[Dataset rows]
════════════════════

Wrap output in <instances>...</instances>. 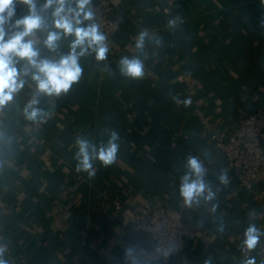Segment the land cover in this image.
<instances>
[{"label":"crops","instance_id":"1","mask_svg":"<svg viewBox=\"0 0 264 264\" xmlns=\"http://www.w3.org/2000/svg\"><path fill=\"white\" fill-rule=\"evenodd\" d=\"M112 1V18L121 21L115 52L103 62L94 54L82 57V78L67 94L40 98L39 106L51 113L46 122L24 116L35 93L30 78L0 117L4 259L8 264H127L123 246L151 243L132 225L121 224L113 202L136 209L149 203L179 208L180 178L186 158L194 155L204 162L216 196L186 212L198 237L170 264H241L245 229L254 223L264 231V170L253 190L241 187L216 139L227 137L250 113H258L264 127V0ZM16 13L27 14L26 6L18 5ZM50 13H41L48 29L32 38L41 57L58 59L72 38L58 41L56 52L43 45L47 31L54 30ZM173 18L182 22L170 29ZM142 30L151 39L139 51L135 38ZM123 56L144 59L143 78L120 74ZM111 131L119 134L116 162L108 167L94 162L91 178L77 172L76 137L99 145ZM224 170L227 184L218 179ZM247 256L264 262V237Z\"/></svg>","mask_w":264,"mask_h":264},{"label":"clouds","instance_id":"2","mask_svg":"<svg viewBox=\"0 0 264 264\" xmlns=\"http://www.w3.org/2000/svg\"><path fill=\"white\" fill-rule=\"evenodd\" d=\"M38 2L39 0H0V108L12 102L15 95L24 88L26 78H30L35 84V93L23 109L24 116L34 123H44L51 113L39 106L40 98H58L67 94L82 78L81 58L94 54L97 62H103L107 60L110 49L107 36L94 22L92 0H43L39 8ZM21 4L26 6L27 14L17 17L16 9ZM48 10H51V28L54 30L47 31L43 45L49 51L56 52L58 41L72 38L69 51L58 59L41 57L38 42L32 38L37 31L48 29L49 26L41 15ZM180 22L179 18L170 19L168 27L175 28ZM147 39H151L149 32L142 30L135 38V48L142 51ZM155 43L159 44L160 41L156 40ZM21 62L22 66L17 67ZM118 69L127 78H143L144 59L140 56H123ZM190 103V99L184 101L186 107ZM118 140L119 134L116 131H111L107 141L99 145L81 136L76 137V171L86 172L91 178L95 176L94 162L99 161L105 167L114 164L119 151ZM185 167L186 172L180 178L178 189L185 206L199 205L202 200H214L216 193L205 178L207 169L204 162L199 157L190 155L186 158ZM218 179L221 184H227V171H222ZM216 207L213 205V212ZM220 231H223V227ZM261 237H264V231L250 223L243 234L241 250L246 258L241 264H256L255 257L247 256V253L256 249ZM5 252L6 249L0 246V264H8L4 259ZM130 252L131 249H127L126 255ZM205 264H211V261L206 260Z\"/></svg>","mask_w":264,"mask_h":264},{"label":"built area","instance_id":"3","mask_svg":"<svg viewBox=\"0 0 264 264\" xmlns=\"http://www.w3.org/2000/svg\"><path fill=\"white\" fill-rule=\"evenodd\" d=\"M94 22L108 38L109 54L115 52L114 38L121 29V21L112 18L115 4L112 0H99L91 4ZM88 23V22H85ZM108 54V55H109ZM5 107L0 108V117ZM217 148L227 160V170L233 173L241 187L253 190L259 173L264 170V127L259 114L250 113L239 119L236 128L227 137H218ZM182 198L179 208L166 204L149 203L137 209L114 201L113 207L123 226L132 225L151 246L132 249L123 246L127 264H170L176 254L184 252L186 243L198 237V230L187 218ZM131 252L126 255V250ZM167 253V255H165Z\"/></svg>","mask_w":264,"mask_h":264}]
</instances>
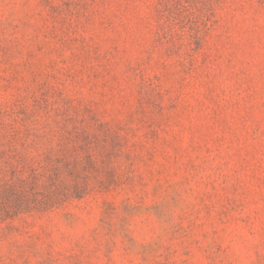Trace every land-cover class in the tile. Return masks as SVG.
Instances as JSON below:
<instances>
[{
  "label": "rangeland",
  "instance_id": "obj_1",
  "mask_svg": "<svg viewBox=\"0 0 264 264\" xmlns=\"http://www.w3.org/2000/svg\"><path fill=\"white\" fill-rule=\"evenodd\" d=\"M0 264H264V0H0Z\"/></svg>",
  "mask_w": 264,
  "mask_h": 264
}]
</instances>
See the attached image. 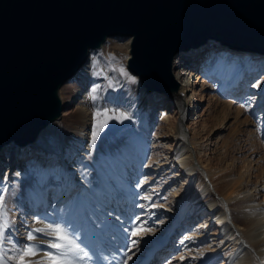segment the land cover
Instances as JSON below:
<instances>
[{
  "label": "bare ground",
  "instance_id": "obj_1",
  "mask_svg": "<svg viewBox=\"0 0 264 264\" xmlns=\"http://www.w3.org/2000/svg\"><path fill=\"white\" fill-rule=\"evenodd\" d=\"M110 41L113 42L109 43ZM131 41V37H108L99 47L90 51L85 65L67 81H73L76 77L86 78L90 75V78L87 77L89 80L86 88L79 96L80 100L76 106L78 109L74 115L73 124L68 125L64 122L59 127L58 123L60 122L57 121L60 117H57L40 132L35 141L25 144L12 141L1 148L0 264H109V262L115 264L113 255L105 256L106 253H109L107 248L96 247L97 243L101 244V238L103 240L106 238L97 229L100 227V220L104 215L106 201L121 192H112V186L114 187L115 184L110 186L111 184H108L110 181L107 183L109 187L96 182L95 175L91 176L88 168L93 167L91 164L96 163L94 165L99 167L101 170L99 172L104 174L101 175V178L105 176V179L106 177L108 179L109 176L114 177L113 175H115L124 185L120 186L126 187L130 182L134 185L144 182L139 181L135 174L131 176L133 180L130 181L129 176H127L131 175L127 173L128 167L132 173L141 170L147 172L153 166H159L166 170L171 168L167 165L170 164L168 161L172 158V163H176L174 167L180 170L177 169L171 174L176 176L179 172H183L182 176L191 179V182L186 190H180L174 184L169 187V192L177 193L181 197L177 200L180 203L179 207L173 212L175 216L172 218L168 216L169 219L171 218L169 231L171 232L180 222L181 216L195 214L193 217H196L207 211L208 215L203 220L204 226L199 227L200 229L191 230V234H189L191 240L202 238L196 246V253L193 252L202 257L200 262L212 264L213 259L223 254L225 264H264V248H262L264 244L262 239L264 234V207L250 205L253 195L250 194L249 190H247V194L246 192L243 193L248 187L244 178L248 177L250 172H247L249 174L246 176L244 174L235 175V171L231 170L232 163L228 162L226 155L222 158L224 161H221L219 167L210 171L212 180L217 181L220 188L227 190L225 197H235L228 201L226 207L223 198L217 197L209 188L208 180L204 173L198 169L196 157L186 142L183 119L188 112L189 101L194 102L197 98V91L194 89L196 87V82L194 83L196 73L192 70L191 75L185 76V71L187 62L192 61L193 56L199 52L198 49L190 48V50L181 51L174 55L172 67L175 78L180 81L178 89L167 92H149L140 77L128 67V61L131 57ZM209 46L212 47H209L210 49L206 52L210 51V53H207L200 61L197 77L206 71L208 61L205 62V60L212 54L211 50L219 46L227 47L221 45L219 41H210ZM123 49H125L126 54L125 62L120 66L116 61ZM236 51H244L240 57V62L247 64V68L251 71L259 67L253 60L256 55L252 53L264 54L250 49ZM233 52L235 51L228 47L221 51L217 58H213L216 62V68H219L223 78H225L227 71L229 74L230 69L234 70L236 65V62L231 60ZM242 67L238 62L233 72L237 76L232 77L234 86L238 85L236 88L241 87L238 74L243 73L241 72ZM240 69L241 71H239ZM132 81L137 82L136 88L133 87ZM222 81L224 82V80ZM185 93L186 97H183ZM156 100L165 102L170 108L175 107L178 121L175 119L177 122H173L172 126V134L176 139L165 142V146H168L169 150L172 151L166 152V157L162 159L157 157L150 160L147 154L148 150L146 151L142 141H145L143 131L151 123V117L148 119V116H151L149 115V108ZM166 115L162 112V119L165 120L169 117ZM140 136H142L141 141ZM107 138H110L111 141L108 142ZM37 141L38 148H34V143ZM102 148L112 151L117 149L119 152L117 155L115 154L116 156L113 155L114 157L112 156L111 159H106L107 157L105 158V155L101 153ZM36 150H40L39 152L43 156H49V163L44 165L39 159L33 158L38 154H33ZM15 163H24V166H18L14 172L15 175L11 178V176L9 177L10 171L15 169ZM126 164L129 166L127 167ZM53 181L58 183L56 190L63 192V199L60 204L42 212L38 210L34 224L27 230L25 240L21 245L9 246L6 242V232L11 226V220H9L2 205L7 194L22 186L24 190L21 188L20 190L29 199L30 205L38 209L40 205L43 207L47 203L39 184H44V187H47ZM77 186L78 188H76ZM75 188L78 191L74 193ZM242 193L243 195H241ZM189 206L192 211L190 213L187 211ZM105 212L108 213L109 211ZM163 217L165 218V216ZM212 220L214 221L213 225H219L217 231L221 230L220 234L222 235L216 248L210 244L212 239H210L211 230L209 227ZM235 225L238 226L239 230ZM206 232L209 233L205 235ZM88 259L91 261L87 262Z\"/></svg>",
  "mask_w": 264,
  "mask_h": 264
},
{
  "label": "rangeland",
  "instance_id": "obj_2",
  "mask_svg": "<svg viewBox=\"0 0 264 264\" xmlns=\"http://www.w3.org/2000/svg\"><path fill=\"white\" fill-rule=\"evenodd\" d=\"M227 48L219 46L212 49V54L208 57L210 60H205V62L208 61L206 63L208 67L198 77V65L210 51L206 52L207 49L201 54L197 52L196 56H193L192 61L189 60L187 62L185 76L190 74L192 70L196 73V76H194L196 78L194 79L196 87L194 89L197 91V98L194 102L189 101V109L183 119L186 142L196 157L198 169L207 178L209 188L213 190L217 197L223 198L222 200L225 201L226 207L228 201L235 197H225L227 190L220 188L218 182L213 181L209 174L212 169L216 170L219 167L221 161H224L222 158L225 155L228 162L232 163L231 170L235 171V175L244 174L246 176V174H249L247 172H250L249 176L244 178L248 187L243 192L247 194V190H249L250 194L253 195L252 202L249 204L264 207V54L252 51V54L256 55L253 60L259 67L251 71V69L247 68V64L240 62V57L244 51L232 49L235 52H233L231 60L236 62L233 69L235 70L238 62L241 67L243 66V69L241 68L242 71L241 69L239 70L243 73L238 74V81H240L241 87H237V89L236 86L238 85L234 86L235 84L232 81V77L236 76V73H233L234 70L231 68L229 74L227 71L225 78H223L219 68H216L215 59H213L217 58L218 54ZM125 55V49L121 50L116 61L118 65L121 66L125 62ZM236 60L239 61L237 62ZM233 62H231V65H233ZM254 62L252 61L253 64ZM87 77L90 78V75L86 76V78L84 77L85 79L76 77L73 81L65 83L60 88L59 95L63 111L57 121L60 122L58 123L59 127L64 122V124L68 125L74 123V115L78 109L76 106L80 100L79 96L88 84L89 78ZM132 84L133 87H137L135 85L137 84L136 81H132ZM184 95L183 97H186V93ZM149 109V115L151 116H148V119L151 117V123L143 131L145 141H142V143L145 144L146 151H149H147V154L150 160L157 157L162 159L166 157V152L172 151L169 150L168 146H165V142H171V139H176L172 134V126L173 122L178 121V118H176L177 110L175 107L170 108L165 102L159 100L154 101ZM162 112L169 117L165 120L162 119ZM139 133L142 134V132ZM142 136H140V141ZM107 140L108 142L111 141L110 138H107ZM172 143L175 144V142ZM34 145V148H38V141ZM104 149L102 148L101 153L105 155V158L107 157L106 159H111L113 155H117L119 152L117 149L113 151ZM39 151L36 150L33 153H38L33 158L39 159L46 165L50 161L49 156H43ZM172 160L173 158L168 161L170 164L166 162V164H169L167 166L171 167L170 169L164 170L161 169L162 167L153 166L147 172L141 170L144 172L136 171L132 173L128 167L129 164H126L128 167L127 173L131 174L127 175L130 177H128L130 181L133 180V177H131L133 174L139 181H144L142 184H136L137 186L130 182L126 187H122L124 185L115 175H113L114 177L109 176L108 179L106 177L107 180L105 176L101 178V175L104 174H101L99 167L94 165L96 163L91 164L93 165L92 169L88 168L91 176L95 175L96 182L108 186L107 183L110 181L108 183L109 185L111 184L110 186L112 184L116 186H112V192L119 191L121 192L119 193L120 196L123 194L120 197L117 193V195H113L110 200L106 201L104 209L109 212L104 211L103 218L100 220L99 230L97 229L106 238L104 240L101 238V244L97 243L96 247L100 249L107 248L109 253H106L105 256L113 255L115 264H205V262H200L201 256L193 253L194 251L196 253V246L202 238L191 240L189 234H191V230L200 229L199 227L204 226L203 220L208 215L207 211L196 217H193L195 214L181 216L180 222L171 232L169 231L171 225L169 222L175 216L173 212L179 207L180 203L177 200L181 198L177 193L169 192V187L174 184L177 185L178 189L186 190L191 182V179L182 176L183 172H179L176 176L171 174V172H176L178 169L174 167L176 163L173 164ZM18 166L23 167L24 163H15V169L10 171L11 175L9 177L13 178L12 176L15 175L14 172ZM159 169L160 171H157ZM124 181L126 182V180ZM57 185L58 183L54 181L47 187H44V184H39L47 203L43 207L40 205L38 209L30 205L29 199L22 193V190H24L22 186H20L22 190L17 188V191H10L7 194L2 205L8 214L9 220H11V226L6 232V242L9 246L13 244L21 245L25 240L27 230L34 224V218L38 210L42 212L60 204L63 199V192L62 190H56ZM76 188L73 191L74 193L78 191ZM129 198L130 200H128ZM151 203L156 204V206ZM149 204L151 205L149 206ZM228 210L230 213V208ZM187 211L189 213L192 212L190 206ZM161 215L162 217L165 216V218H162ZM168 216L171 218L169 219ZM229 219L233 223L231 217ZM213 220L209 227L211 230L210 239H212L210 244L216 248L222 235L220 234L221 230L217 231L219 225L212 224L215 221ZM235 227L239 230L238 226L235 225ZM208 233L206 232L205 235ZM262 239L264 242V234ZM262 246L264 248V244ZM209 256L211 255L209 254ZM90 259L92 260V258ZM90 259L87 262L91 261ZM224 259L223 254L219 255L213 259L212 264H225ZM109 264L114 263L109 262Z\"/></svg>",
  "mask_w": 264,
  "mask_h": 264
},
{
  "label": "water",
  "instance_id": "obj_3",
  "mask_svg": "<svg viewBox=\"0 0 264 264\" xmlns=\"http://www.w3.org/2000/svg\"><path fill=\"white\" fill-rule=\"evenodd\" d=\"M108 37H131L129 69L167 92L181 51L264 53V0H0V150L61 116L60 88Z\"/></svg>",
  "mask_w": 264,
  "mask_h": 264
}]
</instances>
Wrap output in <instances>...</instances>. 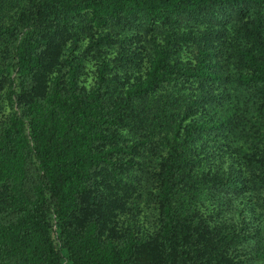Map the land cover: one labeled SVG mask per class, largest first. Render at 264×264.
I'll use <instances>...</instances> for the list:
<instances>
[{
	"label": "trees",
	"instance_id": "trees-1",
	"mask_svg": "<svg viewBox=\"0 0 264 264\" xmlns=\"http://www.w3.org/2000/svg\"><path fill=\"white\" fill-rule=\"evenodd\" d=\"M0 264H264V0H0Z\"/></svg>",
	"mask_w": 264,
	"mask_h": 264
},
{
	"label": "rangeland",
	"instance_id": "rangeland-1",
	"mask_svg": "<svg viewBox=\"0 0 264 264\" xmlns=\"http://www.w3.org/2000/svg\"><path fill=\"white\" fill-rule=\"evenodd\" d=\"M92 68H93V65H90L89 69L87 70L88 71V74L87 75L92 74V70H93ZM89 82H91V78H90V80H87L85 82V84H86L87 87L89 86Z\"/></svg>",
	"mask_w": 264,
	"mask_h": 264
}]
</instances>
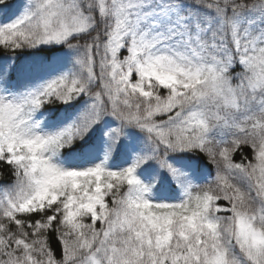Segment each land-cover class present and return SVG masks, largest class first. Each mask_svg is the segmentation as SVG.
<instances>
[{
    "label": "snow or ice",
    "instance_id": "1",
    "mask_svg": "<svg viewBox=\"0 0 264 264\" xmlns=\"http://www.w3.org/2000/svg\"><path fill=\"white\" fill-rule=\"evenodd\" d=\"M0 264H264V0H0Z\"/></svg>",
    "mask_w": 264,
    "mask_h": 264
},
{
    "label": "trees",
    "instance_id": "2",
    "mask_svg": "<svg viewBox=\"0 0 264 264\" xmlns=\"http://www.w3.org/2000/svg\"><path fill=\"white\" fill-rule=\"evenodd\" d=\"M247 151V150H246ZM237 159H239V155L237 154V157H236ZM211 167V166H210ZM5 172H7V169L5 168Z\"/></svg>",
    "mask_w": 264,
    "mask_h": 264
}]
</instances>
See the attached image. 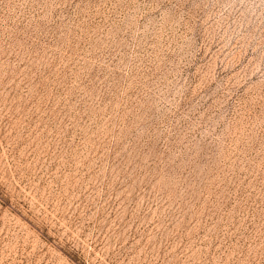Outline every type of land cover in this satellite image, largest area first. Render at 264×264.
<instances>
[{"label":"rangeland","instance_id":"1","mask_svg":"<svg viewBox=\"0 0 264 264\" xmlns=\"http://www.w3.org/2000/svg\"><path fill=\"white\" fill-rule=\"evenodd\" d=\"M0 264H264V0H0Z\"/></svg>","mask_w":264,"mask_h":264}]
</instances>
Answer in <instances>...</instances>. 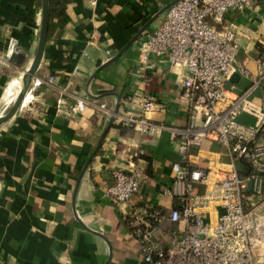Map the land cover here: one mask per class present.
Listing matches in <instances>:
<instances>
[{
    "label": "crops",
    "instance_id": "1",
    "mask_svg": "<svg viewBox=\"0 0 264 264\" xmlns=\"http://www.w3.org/2000/svg\"><path fill=\"white\" fill-rule=\"evenodd\" d=\"M175 1L97 0L91 5V0H55L53 28L35 77L53 75L56 82L37 88L35 100L0 125V264H146L144 247L130 223L132 208L143 202L161 209L156 242L168 245L171 232L180 227L170 219L180 195L169 192L181 136L171 139L169 130L158 136L143 135L116 118L81 180L74 208L77 180L110 115L93 104L72 116L66 110L75 99L69 96L68 105L60 111L56 108L60 89L89 95L111 111L120 99L119 114L126 112L129 96L148 92L164 108L148 114L154 122L189 126L190 107L181 97L179 75L167 57L153 56L152 68L138 58V40L160 25ZM41 10L42 0H0V54L9 55L0 64V115L14 102L21 75L34 58ZM224 20L235 24L240 43L226 82L229 94L233 99L245 94L255 105L264 106V0H255L244 11L231 9ZM146 24L147 29L119 59L94 75ZM185 72L184 67L178 71ZM148 78L151 87L145 86ZM238 119L247 125L256 122L246 112ZM190 153L195 165L203 168L214 164L224 170L230 161L227 148L214 140H204ZM134 163L145 167L147 178L128 202L112 201L106 190L113 182V170L131 169ZM238 168L248 171L241 163ZM211 189L205 178L194 184L198 196ZM211 201L203 214L215 222L222 207L216 199ZM251 218L262 223L252 236L264 239V202Z\"/></svg>",
    "mask_w": 264,
    "mask_h": 264
},
{
    "label": "built area",
    "instance_id": "2",
    "mask_svg": "<svg viewBox=\"0 0 264 264\" xmlns=\"http://www.w3.org/2000/svg\"><path fill=\"white\" fill-rule=\"evenodd\" d=\"M254 2L177 0L160 25L138 40V58L147 68H152L153 56L167 57L179 75L181 97L190 107V125L185 128L157 123L148 115L159 108L156 97L145 92L129 96L126 112L116 116L123 126L135 128L143 135L158 136L169 130L171 139L183 138L178 146L179 160L172 165L174 186L169 192L171 196L180 195V204L170 212L171 221L180 227L171 232L168 245L154 239L161 209L143 202L130 212V223L144 247L146 264H260L264 259V239L252 236L262 223L251 218L264 202V106L255 105L245 94L233 99L231 88L226 87L240 43L235 24L226 23L224 18L229 10L244 11ZM96 4L97 0H91V5ZM8 56L0 54V64ZM181 67L186 70L183 74L178 73ZM55 82L53 75L47 79L34 77L20 108L35 100L37 88ZM151 84L150 78L145 80L146 87ZM60 93L57 111L68 105L69 96L75 99L66 110L72 116L82 114L93 104L106 114L112 113L104 103L95 104L89 95H73L65 89H60ZM243 112L255 116L256 122L247 125L239 121ZM204 140L218 141L227 148L230 161L224 170L214 164L203 168L192 161L191 149L200 147ZM240 163L248 171H241ZM219 172L220 177L216 178ZM112 175L106 196L117 203L128 202L147 178L145 167L135 163L131 169H114ZM204 178L212 189L207 195L198 196L194 184ZM213 199L222 207L215 222L203 214Z\"/></svg>",
    "mask_w": 264,
    "mask_h": 264
},
{
    "label": "water",
    "instance_id": "3",
    "mask_svg": "<svg viewBox=\"0 0 264 264\" xmlns=\"http://www.w3.org/2000/svg\"><path fill=\"white\" fill-rule=\"evenodd\" d=\"M177 1V0H176ZM49 13H50V9H49V0H42V10H41V14H42V21H41V27H40V33H39V39H38V44H37V48L35 51V55L34 58L32 60L31 65L23 72V74L21 75V79H22V87L19 91V93L17 94L14 102L12 103V105L10 106L9 110L3 114L0 115V125L5 123L6 121H8L9 119H11L13 117V115L17 112V110L20 108L23 99L25 97V95L27 94V91L29 90V87L32 83L33 78L36 76V72L41 64L42 58H43V54H44V50H45V45H46V41H47V37H48V32H49ZM149 24H146L143 28H141V30H139V32L121 49L119 50V52H117L112 58H110L107 62L103 63L95 72L94 75H96L100 70H102L104 67L108 66L109 64L115 62L117 59H119L122 54L141 36V34L147 29ZM14 59H16V55L13 56ZM119 107H120V99L117 101L114 109L112 110V113L110 115V119L109 122L106 126V128L104 129L103 133L101 134L99 141L96 145V147L94 148L93 152L91 153L90 157L88 158V160L86 161L80 176L77 180L74 192H73V206L75 208V201H76V196H77V192L79 189V185L81 183V180L83 179L92 159L94 158V156L99 152L103 142L105 141V138L107 136V133L109 131V129L111 128L112 124L114 123L117 114L119 113ZM252 186V182H249V186H248V191H250ZM75 216L78 220L81 221V219L79 218L77 212L75 211ZM97 234H99L100 236H103L101 233L96 232Z\"/></svg>",
    "mask_w": 264,
    "mask_h": 264
},
{
    "label": "trees",
    "instance_id": "4",
    "mask_svg": "<svg viewBox=\"0 0 264 264\" xmlns=\"http://www.w3.org/2000/svg\"><path fill=\"white\" fill-rule=\"evenodd\" d=\"M49 9H50V13H49V32L52 30V21L54 19V15H55V0H49ZM49 32H48V36H49Z\"/></svg>",
    "mask_w": 264,
    "mask_h": 264
},
{
    "label": "bare ground",
    "instance_id": "5",
    "mask_svg": "<svg viewBox=\"0 0 264 264\" xmlns=\"http://www.w3.org/2000/svg\"><path fill=\"white\" fill-rule=\"evenodd\" d=\"M21 87H22V81H21ZM21 89V88H20Z\"/></svg>",
    "mask_w": 264,
    "mask_h": 264
}]
</instances>
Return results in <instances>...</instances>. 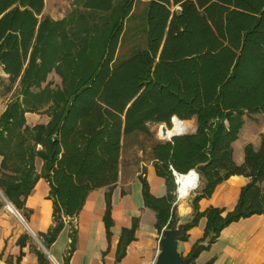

════════════════════

● Aim
Return every line of the listing above that contains the word "bare". Case counts.

● Exercise output
  "label": "bare ground",
    "label": "bare ground",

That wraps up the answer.